La lluvia que nos había sorprendido la primera noche en el paraje fronterizo de El León, no impidió que el pichicho durmiera acurrucado junto a nuestra carpa. Y fue todo una señal; nos dio la certeza de que nos iba a seguir a donde y como fuera. Lo aceptamos. Soy de los que sostienen que un animal trae menos disgustos que un ser humano.
Con el correr de los días fuimos descubriendo detalles interesantes en el comportamiento de nuestro flamante compañero de ruta. Ya habíamos tenido una primera pista sobre su identidad gracias a un lugareño que nos cruzó de manera casual en la frontera. "¡¡Es 'el Moreno'!!", había exclamado con asombro y entusiasmo al ver al perro. Según le alcanzamos a entender, se refería a un animal que se había esfumado misteriosamente tiempo atrás. Nada más que eso. O nada menos.
"El Moreno" era un dechado de educación. Jamás se atrevía a tocar nuestra comida durante la ceremonia del almuerzo o la cena. El tipo permanecía en un segundo plano observándonos y sólo lo hacía al recibir la autorización. Y no le hacía asco a nada.

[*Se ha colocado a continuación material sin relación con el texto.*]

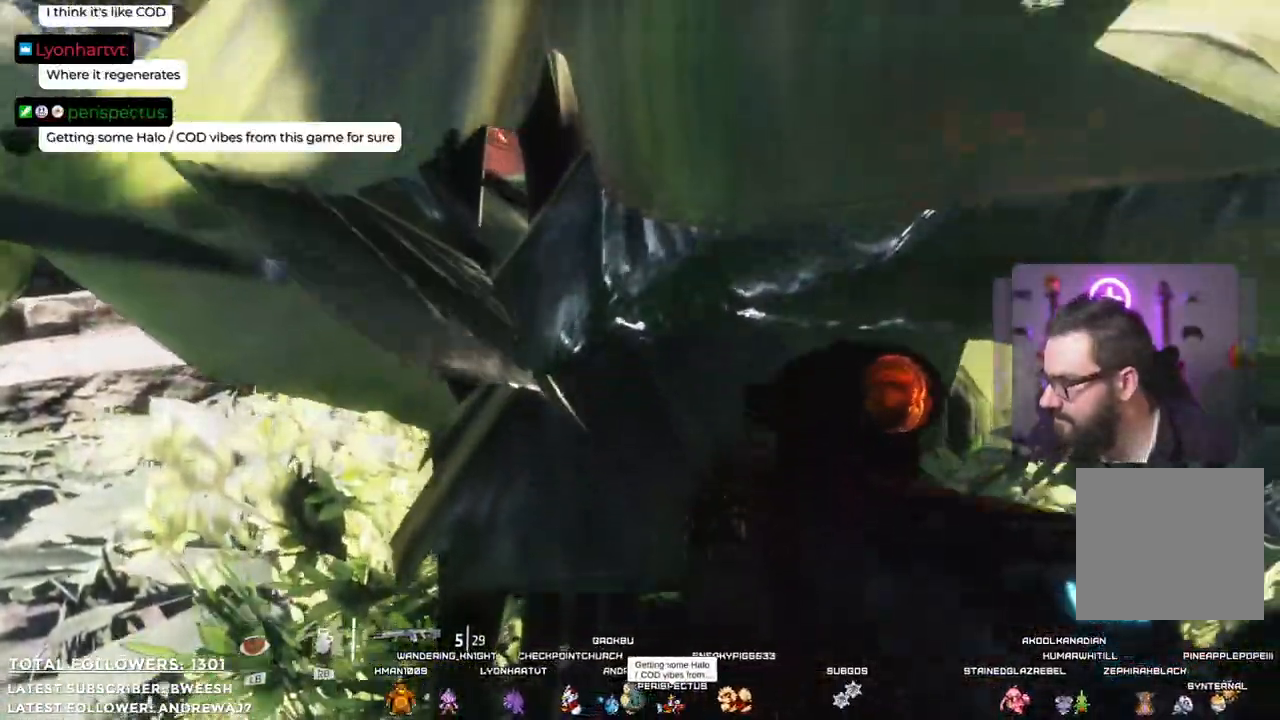
{"buttons": [], "left_stick": "up-left", "right_stick": "center", "events": [[84, "left_stick", "up"], [217, "left_stick", "left"], [468, "left_stick", "up-left"]]}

Tampoco entraba a lugares cerrados. Toda vez que ingresábamos a alguna vivienda, nuestro amigo de cuatro patas aguardaba silencioso y obediente en la puerta. Por las noches se apostaba a los pies de la carpa y de día velaba por nuestra seguridad y nuestras pertenencias. Como en aquella oportunidad en la que echó a mordiscones en la cola a un chanchito que amenazaba con hincarle el diente a una bolsa con comida.
Su método de marcha era curioso. Por momentos caminaba junto a Casi, por momentos junto a mí, y finalmente se arrimaba a Gaby. Y nos observaba. Como si estuviese analizando nuestros estados de ánimo. Como si nos fuese custodiando un rato a cada uno o hubiese sido entrenado para escoltar rebaños, aunque en este caso se tratase de humanos. En una ocasión, tras olfatear algo raro en el aire, desapareció en un oscuro y cerrado cañaveral. Escuchamos una especie de escaramuza, y al instante vimos salir de la espesura a un asustado pudú(1), seguido detrás por el inefable y combativo Moreno. Las vacas, que cada tanto nos obstruían la senda, también eran víctimas de la severidad de nuestro perro. En una de sus ruidosas "apretadas" para despejarnos la ruta sucedió algo gracioso. Una de las vacas se le retobó, y en una repentina inversión de roles comenzó a correrlo a él. La escena de los dos animales girando alocadamente alrededor de un árbol, sin saber quién perseguía a quién, hubiese encajado de perillas en algún film de Mel Brooks. "Se me complicó", habría pensado con susto el pobre Moreno.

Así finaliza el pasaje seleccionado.